┌─ Records shown

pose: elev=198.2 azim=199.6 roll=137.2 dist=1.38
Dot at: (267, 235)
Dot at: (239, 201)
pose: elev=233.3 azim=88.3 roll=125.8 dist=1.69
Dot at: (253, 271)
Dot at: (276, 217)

└─
┌─ Records shown

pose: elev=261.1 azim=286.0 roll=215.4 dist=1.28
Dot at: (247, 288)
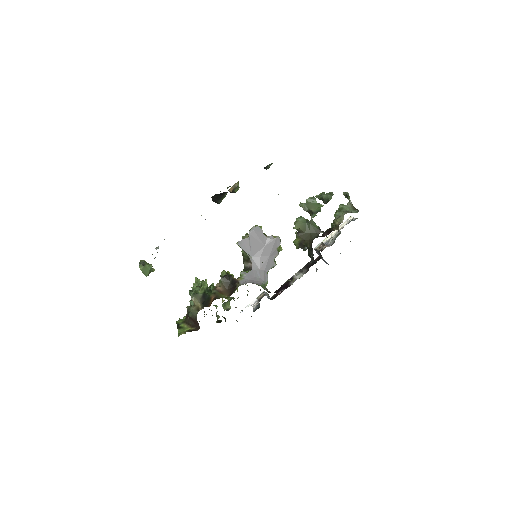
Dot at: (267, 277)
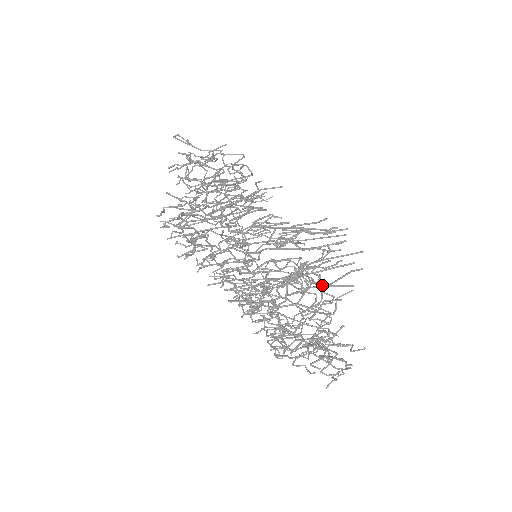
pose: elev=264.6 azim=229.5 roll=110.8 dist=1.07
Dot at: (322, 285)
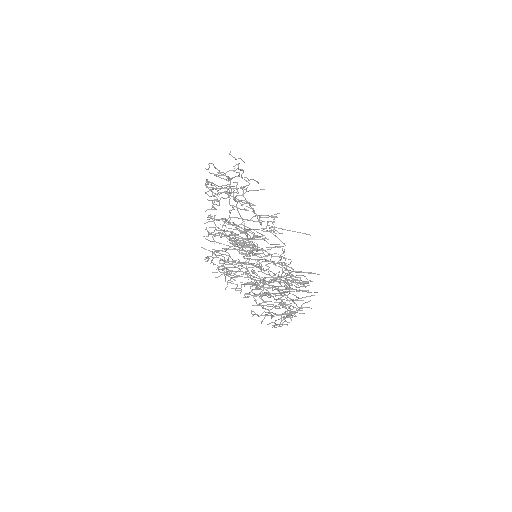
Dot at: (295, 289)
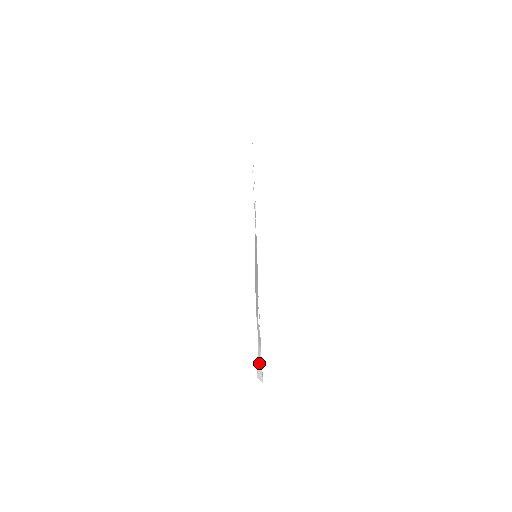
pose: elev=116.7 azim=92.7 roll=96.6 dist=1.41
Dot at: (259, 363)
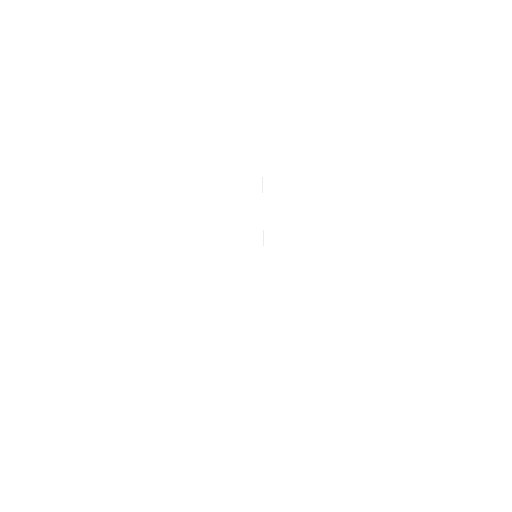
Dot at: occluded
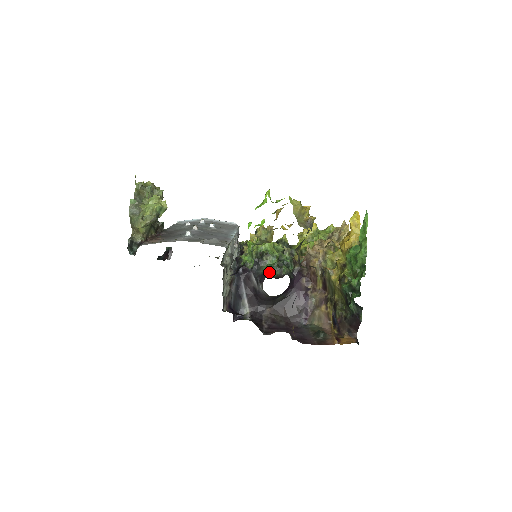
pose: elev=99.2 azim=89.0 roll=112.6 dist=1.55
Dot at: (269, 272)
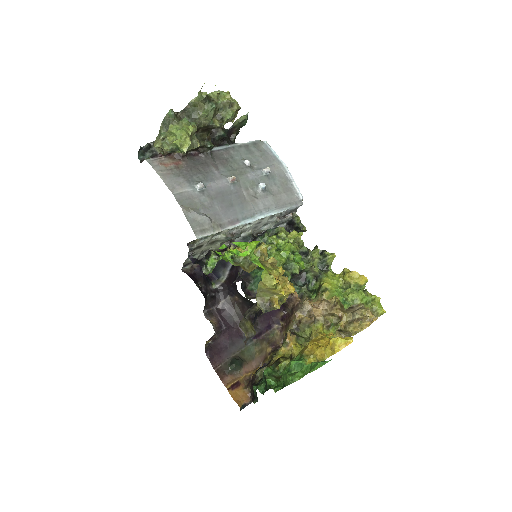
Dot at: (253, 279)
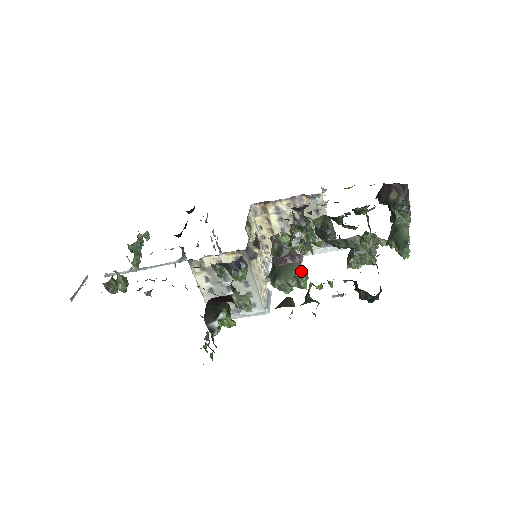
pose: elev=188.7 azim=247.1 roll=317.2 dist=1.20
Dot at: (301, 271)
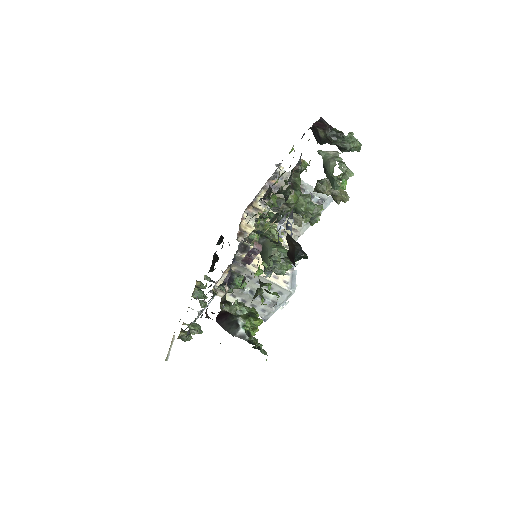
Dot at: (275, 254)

└─

__Problem statement__
Reproduce verbatim the rows starting at the line that contains "pose: elev=198.2 azim=199.6" and ending at the line that contains "Dot at: (276, 217)", including both of those lines.

__Output of the exercise__
pose: elev=198.2 azim=199.6 roll=137.2 dist=1.38
Dot at: (267, 235)
Dot at: (239, 201)
pose: elev=233.3 azim=88.3 roll=125.8 dist=1.69
Dot at: (253, 271)
Dot at: (276, 217)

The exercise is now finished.